WRITTEN TASK:
Within the records below, reproduce without change the lines from the line that has "-9,21 +9,21 @@" through the line that has "0 123,72 A61,54", and only those.

PROVIDED INFORMATION:
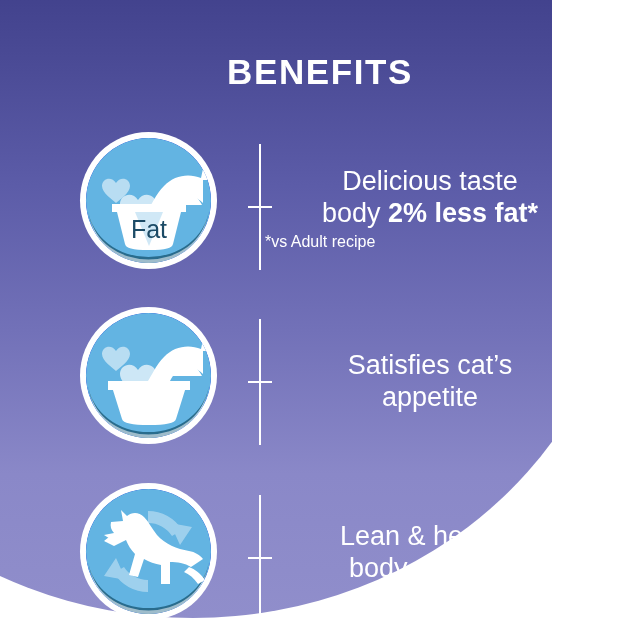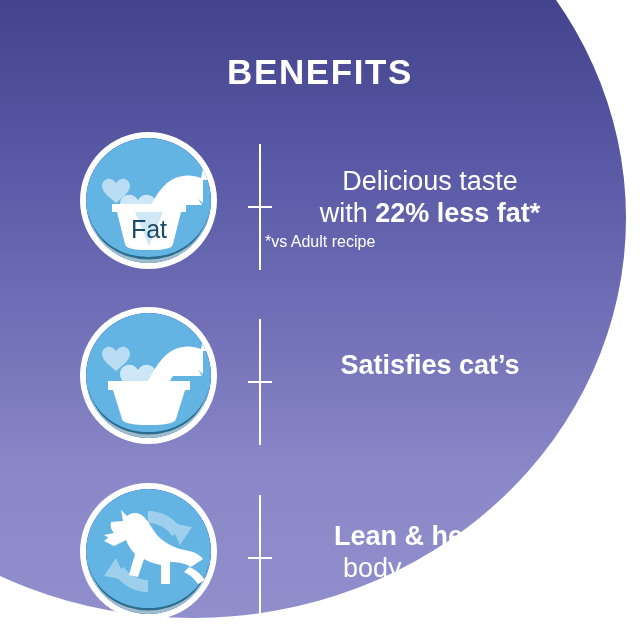--- a/index.html
+++ b/index.html
@@ -9,21 +9,21 @@
   }
   body {
     width: 640px;
     height: 640px;
     font-family: "Liberation Sans", sans-serif;
     overflow: hidden;
   }
 
   #stage {
     position: relative;
-    width: 640px;
+    width: 552px;
     height: 640px;
     background: #ffffff;
     overflow: hidden;
   }
 
   
   #panel-shape {
     position: absolute;
     left: -240px;
     top: -182px;
@@ -123,21 +123,21 @@
   #text-1 { top: 42px; }
   #text-2 { top: 37px; }
 
   .line {
     font-size: 27px;
     line-height: 32px;
     white-space: nowrap;
     text-align: center;
   }
   .line.light { font-weight: normal; }
-  .line.bold  { font-weight: bold; }
+  .line.bold  { font-weight: normal; }
   .line .b { font-weight: bold; }
   .footnote {
     font-size: 16px;
     line-height: 20px;
     font-weight: normal;
     margin-top: 3px;
   }
 </style>
 </head>
 <body>
@@ -175,21 +175,21 @@
         </div>
       </div>
 
       <div class="connector">
         <div class="conn-v"></div>
         <div class="conn-h"></div>
       </div>
 
       <div class="text-block" id="text-0">
         <div class="line light">Delicious taste</div>
-        <div class="line light"><span>with </span><span class="b">22% less fat*</span></div>
+        <div class="line light"><span>body </span><span class="b">2% less fat*</span></div>
         <div class="footnote">*vs Adult recipe</div>
       </div>
     </div>
 
     <div class="row" id="row-1">
 
       <div class="badge">
         <div class="badge-inner">
           <svg width="125" height="125" viewBox="0 0 125 125">
             <circle cx="62.5" cy="62.5" r="62.5" fill="#63b4e2"></circle>
@@ -205,20 +205,21 @@
         </div>
       </div>
 
       <div class="connector">
         <div class="conn-v"></div>
         <div class="conn-h"></div>
       </div>
 
       <div class="text-block" id="text-1">
         <div class="line bold">Satisfies cat’s</div>
+        <div class="line bold">appetite</div>
       </div>
     </div>
 
     <div class="row" id="row-2">
 
       <div class="badge">
         <div class="badge-inner">
           <svg width="125" height="125" viewBox="0 0 125 125">
             <circle cx="62.5" cy="62.5" r="62.5" fill="#63b4e2"></circle>
             <path d="M2,72 A61,61 0 0 0 123,72 A61,54 0 0 1 2,72 Z" fill="#1f5f7e" opacity="0.85"></path>
@@ -238,18 +239,18 @@
         </div>
       </div>
 
       <div class="connector">
         <div class="conn-v"></div>
         <div class="conn-h"></div>
       </div>
 
       <div class="text-block" id="text-2">
         <div class="line bold">Lean &amp; healthy</div>
-        <div class="line light">body condition</div>
+        <div class="line light">body appetite</div>
       </div>
     </div>
 
   </div>
 </div>
 
 </body></html>

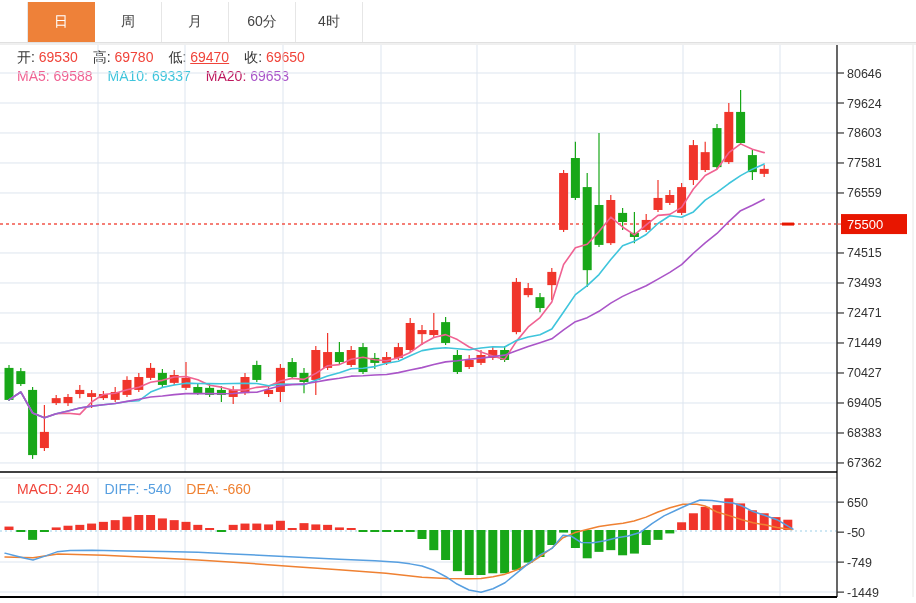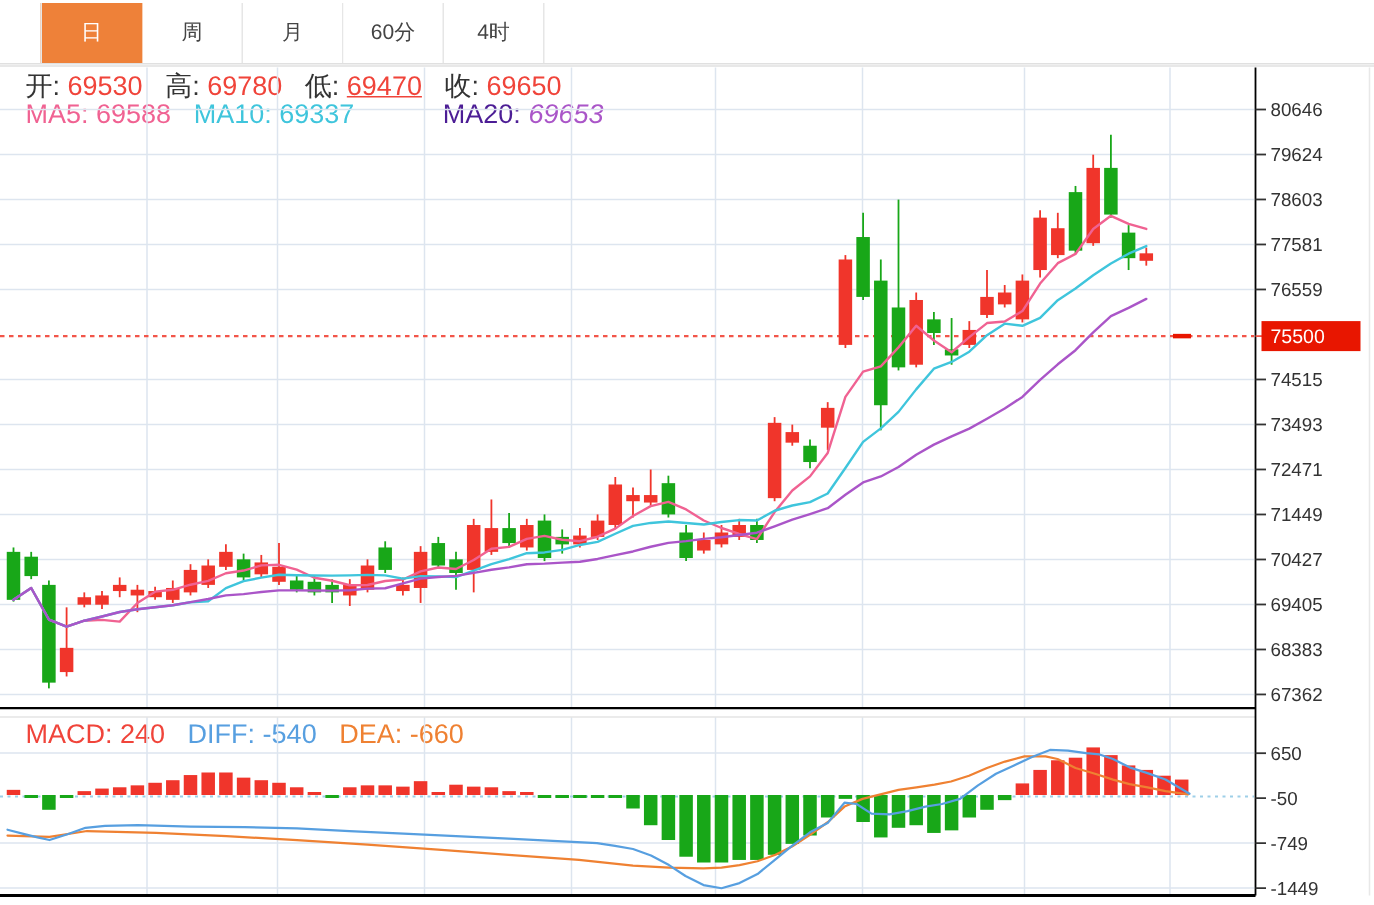--- a/index.html
+++ b/index.html
@@ -4,21 +4,21 @@
 <style>
   html,body{margin:0;padding:0;background:#fff;}
   .app{position:relative;width:916px;height:603px;background:#fff;overflow:hidden;
        font-family:"Liberation Sans","DejaVu Sans",sans-serif;}
   .tabs{position:absolute;left:0;top:0;width:916px;height:43px;background:#fff;
         border-bottom:1px solid #e0e0e0;display:flex;padding-left:27px;box-sizing:border-box;}
   .tab{width:66px;height:40px;margin-top:2px;display:flex;align-items:center;justify-content:center;
        font-size:14px;color:#444;border-right:1px solid #e6e6e6;cursor:pointer;background:#fff;}
   .tab:first-child{border-left:1px solid #e6e6e6;}
   .tab.active{background:#ee8139;color:#fff;border-right:1px solid #ee8139;}
-  .legend-row{position:absolute;left:17px;display:flex;gap:15px;font-size:18px;line-height:16px;}
+  .legend-row{position:absolute;left:17px;display:flex;gap:15px;font-size:14px;line-height:16px;}
   .legend-item{white-space:nowrap;}
   .legend-item .lbl{color:#333;}
   .legend-item .val{}
   svg{position:absolute;left:0;top:0;}
 </style>
 </head>
 <body>
 
 <div class="app">
   <div class="tabs">
@@ -31,21 +31,21 @@
 
   <div class="legend-row" style="top:49px;" id="ohlc-legend">
       <span class="legend-item"><span class="lbl">开:</span> <span class="val" style="color: rgb(240, 68, 58);">69530</span></span>
       <span class="legend-item"><span class="lbl">高:</span> <span class="val" style="color: rgb(240, 68, 58);">69780</span></span>
       <span class="legend-item"><span class="lbl">低:</span> <span class="val" style="color: rgb(240, 68, 58); text-decoration: underline;">69470</span></span>
       <span class="legend-item"><span class="lbl">收:</span> <span class="val" style="color: rgb(240, 68, 58);">69650</span></span>
     </div>
   <div class="legend-row" style="top:68px;" id="ma-legend">
       <span class="legend-item"><span class="lbl" style="color: rgb(240, 98, 146);">MA5:</span> <span class="val" style="color: rgb(240, 98, 146);">69588</span></span>
       <span class="legend-item"><span class="lbl" style="color: rgb(63, 197, 220);">MA10:</span> <span class="val" style="color: rgb(63, 197, 220);">69337</span></span>
-      <span class="legend-item"><span class="lbl" style="color: #4c1d95; margin-left: 44px;">MA20:</span> <span class="val" style="color: rgb(170, 85, 200); font-style: italic;">69653</span></span>
+      <span class="legend-item"><span class="lbl" style="color: #be185d;">MA20:</span> <span class="val" style="color: rgb(170, 85, 200);">69653</span></span>
     </div>
   <div class="legend-row" style="top:481px;" id="macd-legend">
       <span class="legend-item"><span class="lbl" style="color: rgb(240, 68, 58);">MACD:</span> <span class="val" style="color: rgb(240, 68, 58);">240</span></span>
       <span class="legend-item"><span class="lbl" style="color: rgb(87, 159, 224);">DIFF:</span> <span class="val" style="color: rgb(87, 159, 224);">-540</span></span>
       <span class="legend-item"><span class="lbl" style="color: rgb(239, 129, 50);">DEA:</span> <span class="val" style="color: rgb(239, 129, 50);">-660</span></span>
     </div>
 
   <svg id="chart-svg" width="916" height="603">
       <line x1="0" y1="73.00481231953802" x2="836" y2="73.00481231953802" stroke="#dde5ef" stroke-width="1"></line>
       <line x1="0" y1="103.00577478344562" x2="836" y2="103.00577478344562" stroke="#dde5ef" stroke-width="1"></line>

ANSWER SECTION:
@@ -9,21 +9,21 @@
   }
   body {
     width: 640px;
     height: 640px;
     font-family: "Liberation Sans", sans-serif;
     overflow: hidden;
   }
 
   #stage {
     position: relative;
-    width: 640px;
+    width: 552px;
     height: 640px;
     background: #ffffff;
     overflow: hidden;
   }
 
   
   #panel-shape {
     position: absolute;
     left: -240px;
     top: -182px;
@@ -123,21 +123,21 @@
   #text-1 { top: 42px; }
   #text-2 { top: 37px; }
 
   .line {
     font-size: 27px;
     line-height: 32px;
     white-space: nowrap;
     text-align: center;
   }
   .line.light { font-weight: normal; }
-  .line.bold  { font-weight: bold; }
+  .line.bold  { font-weight: normal; }
   .line .b { font-weight: bold; }
   .footnote {
     font-size: 16px;
     line-height: 20px;
     font-weight: normal;
     margin-top: 3px;
   }
 </style>
 </head>
 <body>
@@ -175,21 +175,21 @@
         </div>
       </div>
 
       <div class="connector">
         <div class="conn-v"></div>
         <div class="conn-h"></div>
       </div>
 
       <div class="text-block" id="text-0">
         <div class="line light">Delicious taste</div>
-        <div class="line light"><span>with </span><span class="b">22% less fat*</span></div>
+        <div class="line light"><span>body </span><span class="b">2% less fat*</span></div>
         <div class="footnote">*vs Adult recipe</div>
       </div>
     </div>
 
     <div class="row" id="row-1">
 
       <div class="badge">
         <div class="badge-inner">
           <svg width="125" height="125" viewBox="0 0 125 125">
             <circle cx="62.5" cy="62.5" r="62.5" fill="#63b4e2"></circle>
@@ -205,20 +205,21 @@
         </div>
       </div>
 
       <div class="connector">
         <div class="conn-v"></div>
         <div class="conn-h"></div>
       </div>
 
       <div class="text-block" id="text-1">
         <div class="line bold">Satisfies cat’s</div>
+        <div class="line bold">appetite</div>
       </div>
     </div>
 
     <div class="row" id="row-2">
 
       <div class="badge">
         <div class="badge-inner">
           <svg width="125" height="125" viewBox="0 0 125 125">
             <circle cx="62.5" cy="62.5" r="62.5" fill="#63b4e2"></circle>
             <path d="M2,72 A61,61 0 0 0 123,72 A61,54 0 0 1 2,72 Z" fill="#1f5f7e" opacity="0.85"></path>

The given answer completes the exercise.